Data excerpts:
[Start of section]

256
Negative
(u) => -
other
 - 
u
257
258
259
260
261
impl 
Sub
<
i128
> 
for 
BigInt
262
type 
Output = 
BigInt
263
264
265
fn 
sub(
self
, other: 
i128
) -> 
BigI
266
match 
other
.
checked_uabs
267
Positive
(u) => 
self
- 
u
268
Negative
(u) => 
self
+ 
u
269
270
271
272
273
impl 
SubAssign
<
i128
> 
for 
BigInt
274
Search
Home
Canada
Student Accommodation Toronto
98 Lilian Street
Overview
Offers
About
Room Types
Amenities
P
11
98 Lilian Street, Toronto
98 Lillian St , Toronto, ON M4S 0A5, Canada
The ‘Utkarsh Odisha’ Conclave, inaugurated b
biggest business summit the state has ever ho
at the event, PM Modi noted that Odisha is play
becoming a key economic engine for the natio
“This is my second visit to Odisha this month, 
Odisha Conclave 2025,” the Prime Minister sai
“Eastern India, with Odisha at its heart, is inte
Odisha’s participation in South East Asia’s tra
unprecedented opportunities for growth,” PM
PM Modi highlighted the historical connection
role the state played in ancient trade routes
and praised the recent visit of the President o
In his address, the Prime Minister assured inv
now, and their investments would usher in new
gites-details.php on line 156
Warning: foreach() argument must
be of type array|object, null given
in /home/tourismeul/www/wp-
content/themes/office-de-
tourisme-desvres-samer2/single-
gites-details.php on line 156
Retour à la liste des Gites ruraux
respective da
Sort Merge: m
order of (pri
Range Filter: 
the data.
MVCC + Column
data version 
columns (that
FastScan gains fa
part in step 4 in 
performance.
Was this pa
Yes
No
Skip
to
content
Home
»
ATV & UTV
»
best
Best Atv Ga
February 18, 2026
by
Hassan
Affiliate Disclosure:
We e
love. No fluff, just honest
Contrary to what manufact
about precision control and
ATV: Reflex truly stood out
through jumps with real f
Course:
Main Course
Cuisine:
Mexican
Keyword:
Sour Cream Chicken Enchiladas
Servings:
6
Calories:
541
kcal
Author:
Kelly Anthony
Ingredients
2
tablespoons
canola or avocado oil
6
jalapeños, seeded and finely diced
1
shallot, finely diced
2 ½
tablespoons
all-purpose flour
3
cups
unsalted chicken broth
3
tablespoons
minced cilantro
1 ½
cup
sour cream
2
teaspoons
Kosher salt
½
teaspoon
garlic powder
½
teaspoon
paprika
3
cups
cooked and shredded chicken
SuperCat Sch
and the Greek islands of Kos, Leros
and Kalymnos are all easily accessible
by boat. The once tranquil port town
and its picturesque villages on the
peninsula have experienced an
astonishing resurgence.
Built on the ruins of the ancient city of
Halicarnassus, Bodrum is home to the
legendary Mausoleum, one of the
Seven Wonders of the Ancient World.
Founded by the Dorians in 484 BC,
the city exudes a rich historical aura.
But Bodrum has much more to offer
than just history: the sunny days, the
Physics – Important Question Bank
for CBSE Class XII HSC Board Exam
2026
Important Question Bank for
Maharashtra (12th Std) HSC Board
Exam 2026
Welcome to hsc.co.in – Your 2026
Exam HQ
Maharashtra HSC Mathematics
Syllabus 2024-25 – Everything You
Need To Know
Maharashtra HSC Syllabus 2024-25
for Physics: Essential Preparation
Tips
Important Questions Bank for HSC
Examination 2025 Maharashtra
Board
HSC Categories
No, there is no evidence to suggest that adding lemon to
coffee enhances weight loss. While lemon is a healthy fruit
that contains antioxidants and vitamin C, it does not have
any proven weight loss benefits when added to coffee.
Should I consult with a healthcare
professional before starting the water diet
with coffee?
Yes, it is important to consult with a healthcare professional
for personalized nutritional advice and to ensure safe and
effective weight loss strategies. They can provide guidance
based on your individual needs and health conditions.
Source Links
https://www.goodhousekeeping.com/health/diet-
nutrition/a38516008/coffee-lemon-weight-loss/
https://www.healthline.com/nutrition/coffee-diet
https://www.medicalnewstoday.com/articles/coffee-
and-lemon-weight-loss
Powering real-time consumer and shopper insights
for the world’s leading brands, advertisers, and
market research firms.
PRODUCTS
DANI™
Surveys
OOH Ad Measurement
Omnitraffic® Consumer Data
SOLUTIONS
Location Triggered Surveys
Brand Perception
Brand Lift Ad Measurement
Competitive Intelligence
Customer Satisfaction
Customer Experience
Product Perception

[End of section]

Assignment — Taking the entries above, write out exactly the lines starting with the line containing "unprecedented opportunities for" and going on through the line containing "Seven Wonders of the Ancient World.", both included, and nothing else.

Solution to this task —
unprecedented opportunities for growth,” PM
PM Modi highlighted the historical connection
role the state played in ancient trade routes
and praised the recent visit of the President o
In his address, the Prime Minister assured inv
now, and their investments would usher in new
gites-details.php on line 156
Warning: foreach() argument must
be of type array|object, null given
in /home/tourismeul/www/wp-
content/themes/office-de-
tourisme-desvres-samer2/single-
gites-details.php on line 156
Retour à la liste des Gites ruraux
respective da
Sort Merge: m
order of (pri
Range Filter: 
the data.
MVCC + Column
data version 
columns (that
FastScan gains fa
part in step 4 in 
performance.
Was this pa
Yes
No
Skip
to
content
Home
»
ATV & UTV
»
best
Best Atv Ga
February 18, 2026
by
Hassan
Affiliate Disclosure:
We e
love. No fluff, just honest
Contrary to what manufact
about precision control and
ATV: Reflex truly stood out
through jumps with real f
Course:
Main Course
Cuisine:
Mexican
Keyword:
Sour Cream Chicken Enchiladas
Servings:
6
Calories:
541
kcal
Author:
Kelly Anthony
Ingredients
2
tablespoons
canola or avocado oil
6
jalapeños, seeded and finely diced
1
shallot, finely diced
2 ½
tablespoons
all-purpose flour
3
cups
unsalted chicken broth
3
tablespoons
minced cilantro
1 ½
cup
sour cream
2
teaspoons
Kosher salt
½
teaspoon
garlic powder
½
teaspoon
paprika
3
cups
cooked and shredded chicken
SuperCat Sch
and the Greek islands of Kos, Leros
and Kalymnos are all easily accessible
by boat. The once tranquil port town
and its picturesque villages on the
peninsula have experienced an
astonishing resurgence.
Built on the ruins of the ancient city of
Halicarnassus, Bodrum is home to the
legendary Mausoleum, one of the
Seven Wonders of the Ancient World.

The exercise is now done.